Bravo pour cette émouvante franchise qui nous associe au déroulement, à la vision, à l’écoute et presque à l’odeur de tout.
Gina

Bernard a dit…

Chulo ami,

J'ai hésité à te répondre au sujet de ton commentaire sur "ton" Madiran, mais après tout ta digression en était si peu une d'avoir été écrite au fil de la plume d'un texte si fort, que c'aurait été en quelque sorte "me la jouer" que ne pas te répondre ici!...

Non, ta digression n'est ni "iconoclaste", ni "incompétente". Car, d'une part, tes mots - disant tes émotions et les ayant donc conservées - m'ont évoqué des vins que j'ai un peu connus, et qui n'existent presque plus, probablement parce que nos palais - devenus bien plus "amignonnés" que civilisés - ne les veulent plus connaître (de même qu'au sein du "mundillo" certains "petits marquis" - tout aussi amignonnés - ne veulent plus voir des encastes qui donc vont disparaître...). Et d'autre part, en cette matière vineuse, tu sais aussi bien que moi - tu es aussi compétent que moi pour savoir - que justement la compétence est parfois (souvent?) le paravent des tartufes qui vinifient "de profil" (et qu'il y a donc bien plus de proximité qu'on ne le pense entre vin "moderne" et toro "moderne").

Et puis - et surtout, merci pour tes deux textes.

Abrazo fuerte - Bernard "Largocampo"

Marc Delon a dit…

Chulo tu déconnes, j'aimerais bien, mais en retouche je ne suis qu'un "grand nain" !

el chulo a dit…

Un grand nain, c'est un petit géant ou un type normal?

j'épluche le "how to use" de gimp.

el chulo a dit…

Mon, cher Largo Campo,

c'est le "presque disparus" qui m'intéresse.

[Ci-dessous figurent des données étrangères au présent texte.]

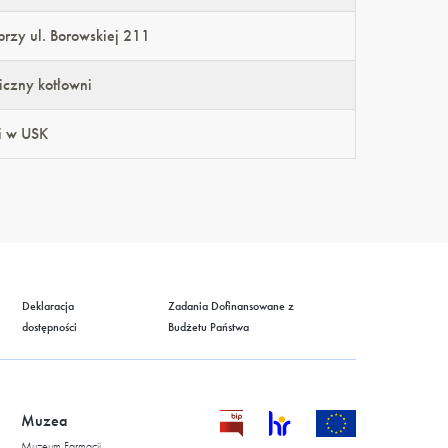
rzy ul. Borowskiej 211
iczny kotłowni
i w USK
Deklaracja
Zadania Dofinansowane z
dostępności
Budżetu Państwa
Muzea
Muzeum Farmacji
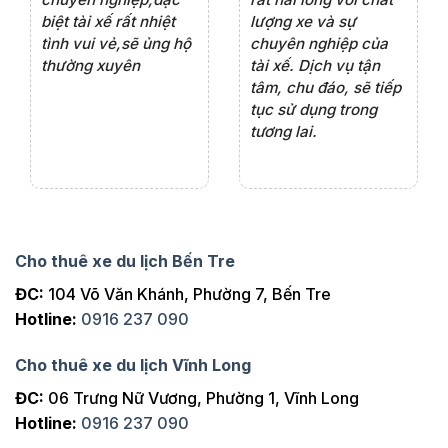
iểu
biệt tài xế rất nhiệt
lượng xe và sự
th
ôn
tình vui vẻ,sẽ ủng hộ
chuyên nghiệp của
đá
thường xuyên
tài xế. Dịch vụ tận
th
ng
tâm, chu đáo, sẽ tiếp
ch
tục sử dụng trong
ho
tương lai.
Cho thuê xe du lịch Bến Tre
ĐC:
104 Võ Văn Khánh, Phường 7, Bến Tre
Hotline:
0916 237 090
Cho thuê xe du lịch Vĩnh Long
ĐC:
06 Trưng Nữ Vương, Phường 1, Vĩnh Long
Hotline:
0916 237 090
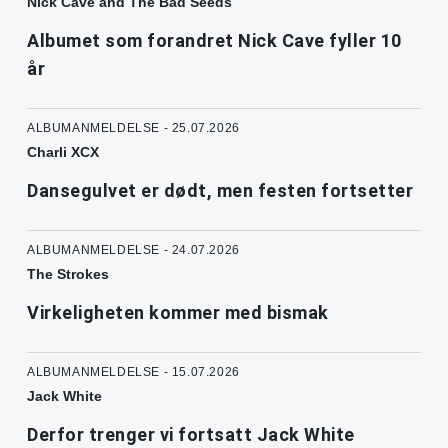
Nick Cave and The Bad Seeds
Albumet som forandret Nick Cave fyller 10
år
ALBUMANMELDELSE - 25.07.2026
Charli XCX
Dansegulvet er dødt, men festen fortsetter
ALBUMANMELDELSE - 24.07.2026
The Strokes
Virkeligheten kommer med bismak
ALBUMANMELDELSE - 15.07.2026
Jack White
Derfor trenger vi fortsatt Jack White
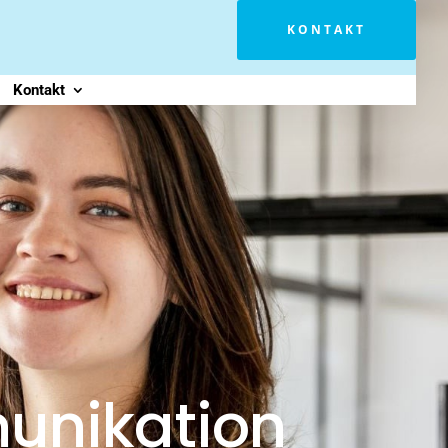
KONTAKT
Kontakt
unikation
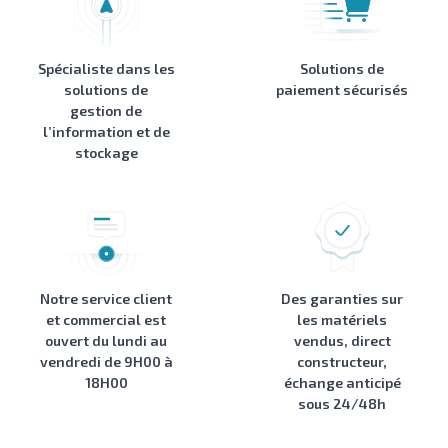
Spécialiste dans les
Solutions de
solutions de
paiement sécurisés
gestion de
l’information et de
stockage
Notre service client
Des garanties sur
et commercial est
les matériels
ouvert du lundi au
vendus, direct
vendredi de 9H00 à
constructeur,
18H00
échange anticipé
sous 24/48h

Peut être me feras tu connaître un rescapé?

En vérité, c'est le Madiran de papa qui m'est venu en tête, et je l'ai dit.

Les futilités sont bien moins futiles qu'ont veut bien le dire,mais celà tu le sais, et il faudrait faire attention à ne pas ramener la corrida à un Bordeaux pour la Chine.Mais c'est déjà fait!

Ma chère Gina,

merci!

pedrito a dit…

Du beau texte tellement imagé, bien conté, passionnément ressenti, et transmitido con arte y valor.
Bravo, cher Chulo, on attend la suite, et on a aucun mérite....

Marc Delon a dit…

Gimp.... sauf que tout le monde ayant Photoshop le jour (proche...)où tu nous demanderas un renseignement on te dira que gimp on connait pas et que si tu avais pris PS ben on aurait pu te renseigner... ce qui n'est pas un avantage négligeable ! Ces jeunes... faut vraiment tout leur expliquer. Bon, si Mathilde est une experte de gimp, j'ai rien dit.

el Chulo a dit…

ce n'est pas Mathilde l'experte en Gimp et photoshop, c'est mon,autre fille journamiste. A priori, et d'après elle, les performances des deux produits seraient tout à fait comparables, au moins pour les retouches. Elle a souvent des stagiaires journalistes qui utilisent Gimp, alors qu'elle utilikse Photoshop.. De plus, Gimp a l'avantage non négligeable d'être gratuit, comme Open Office ou Scribus pour la PAO. Voilà je n'en sais pas plus!